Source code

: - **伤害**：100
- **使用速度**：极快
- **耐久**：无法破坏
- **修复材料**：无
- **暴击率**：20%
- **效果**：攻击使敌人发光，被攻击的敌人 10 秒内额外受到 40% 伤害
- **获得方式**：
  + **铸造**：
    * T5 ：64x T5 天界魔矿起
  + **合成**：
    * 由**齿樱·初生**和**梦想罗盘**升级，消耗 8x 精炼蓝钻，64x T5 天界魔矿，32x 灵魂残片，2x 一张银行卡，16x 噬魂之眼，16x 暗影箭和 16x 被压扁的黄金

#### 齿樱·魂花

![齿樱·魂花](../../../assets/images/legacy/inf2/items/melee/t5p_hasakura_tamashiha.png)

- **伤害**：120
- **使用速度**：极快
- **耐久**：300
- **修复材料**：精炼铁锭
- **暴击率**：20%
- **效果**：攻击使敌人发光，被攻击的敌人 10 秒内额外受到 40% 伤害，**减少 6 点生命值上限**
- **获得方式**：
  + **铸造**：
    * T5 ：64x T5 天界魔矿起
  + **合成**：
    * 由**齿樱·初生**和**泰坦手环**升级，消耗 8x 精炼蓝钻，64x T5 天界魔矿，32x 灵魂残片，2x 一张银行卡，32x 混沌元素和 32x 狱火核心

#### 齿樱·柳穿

- YOUR GOAL
Please return the records above line for line, with every character unchanged.

- ANSWER AREA
Source code

: - **伤害**：100
- **使用速度**：极快
- **耐久**：无法破坏
- **修复材料**：无
- **暴击率**：20%
- **效果**：攻击使敌人发光，被攻击的敌人 10 秒内额外受到 40% 伤害
- **获得方式**：
  + **铸造**：
    * T5 ：64x T5 天界魔矿起
  + **合成**：
    * 由**齿樱·初生**和**梦想罗盘**升级，消耗 8x 精炼蓝钻，64x T5 天界魔矿，32x 灵魂残片，2x 一张银行卡，16x 噬魂之眼，16x 暗影箭和 16x 被压扁的黄金

#### 齿樱·魂花

![齿樱·魂花](../../../assets/images/legacy/inf2/items/melee/t5p_hasakura_tamashiha.png)

- **伤害**：120
- **使用速度**：极快
- **耐久**：300
- **修复材料**：精炼铁锭
- **暴击率**：20%
- **效果**：攻击使敌人发光，被攻击的敌人 10 秒内额外受到 40% 伤害，**减少 6 点生命值上限**
- **获得方式**：
  + **铸造**：
    * T5 ：64x T5 天界魔矿起
  + **合成**：
    * 由**齿樱·初生**和**泰坦手环**升级，消耗 8x 精炼蓝钻，64x T5 天界魔矿，32x 灵魂残片，2x 一张银行卡，32x 混沌元素和 32x 狱火核心

#### 齿樱·柳穿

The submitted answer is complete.